UC Berkeley, PhD candidate, Alan Wang said: "First, the malicious app opens the target app (e.g., Google Authenticator), submitting its pixels for rendering," and he went on to explain the timing trick in full.

The technique lets a hostile app pick a target pixel, perform graphical operations whose frame render time depends on that pixel’s colour, and then infer what was shown by measuring rendering times.

Researchers demonstrated the attack on five devices running Android 13 to Android 16 up until build id BP3A.250905.014: Google Pixel 6, Google Pixel 7, Google Pixel 8, Google Pixel 9 and Samsung Galaxy S25.

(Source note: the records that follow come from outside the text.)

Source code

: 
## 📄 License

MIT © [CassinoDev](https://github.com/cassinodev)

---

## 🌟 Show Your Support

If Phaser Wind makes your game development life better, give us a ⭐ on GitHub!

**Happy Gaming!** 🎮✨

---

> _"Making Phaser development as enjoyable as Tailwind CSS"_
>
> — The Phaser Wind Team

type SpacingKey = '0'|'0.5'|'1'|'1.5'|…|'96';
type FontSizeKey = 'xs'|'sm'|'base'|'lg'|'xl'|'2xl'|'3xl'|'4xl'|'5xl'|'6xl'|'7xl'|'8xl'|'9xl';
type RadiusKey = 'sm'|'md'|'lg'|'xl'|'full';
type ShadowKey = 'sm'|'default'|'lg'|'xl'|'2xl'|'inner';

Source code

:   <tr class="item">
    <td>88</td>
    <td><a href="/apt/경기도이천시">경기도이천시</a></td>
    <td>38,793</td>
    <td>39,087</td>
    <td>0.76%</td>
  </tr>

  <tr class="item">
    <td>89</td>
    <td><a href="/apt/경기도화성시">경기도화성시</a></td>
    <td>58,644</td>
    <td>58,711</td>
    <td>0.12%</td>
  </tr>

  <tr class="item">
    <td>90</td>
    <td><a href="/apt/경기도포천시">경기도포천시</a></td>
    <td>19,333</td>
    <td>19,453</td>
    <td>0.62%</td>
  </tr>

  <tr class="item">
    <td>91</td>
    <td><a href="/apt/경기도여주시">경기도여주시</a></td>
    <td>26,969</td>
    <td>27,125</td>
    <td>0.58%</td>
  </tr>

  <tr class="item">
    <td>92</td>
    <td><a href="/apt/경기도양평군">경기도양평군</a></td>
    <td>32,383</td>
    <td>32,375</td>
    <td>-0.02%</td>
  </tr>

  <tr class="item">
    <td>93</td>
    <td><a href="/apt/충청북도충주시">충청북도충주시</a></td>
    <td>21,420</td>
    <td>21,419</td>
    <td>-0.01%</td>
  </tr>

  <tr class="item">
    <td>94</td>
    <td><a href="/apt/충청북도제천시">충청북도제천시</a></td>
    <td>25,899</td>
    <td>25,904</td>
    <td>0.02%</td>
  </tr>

A malicious app implementing Pixnapping would need no special manifest permissions, the paper warns, making detection and prevention harder than you might hope.

The team detail their findings in a paper titled "Pixnapping: Bringing Pixel Stealing out of the Stone Age."

The attack can siphon content from apps such as Google Maps, Signal and Venmo and from websites including mail.google.com, and the researchers even showed it can grab two‑factor codes from Google Authenticator.

Other Android models were not tested, but the authors say the underlying mechanism that enables the timing channel is commonly available across devices.

Defences are not spelled out in the summary and the flaw remains unmitigated, leaving modern phones vulnerable to a conceptually simple but fiendishly effective side channel.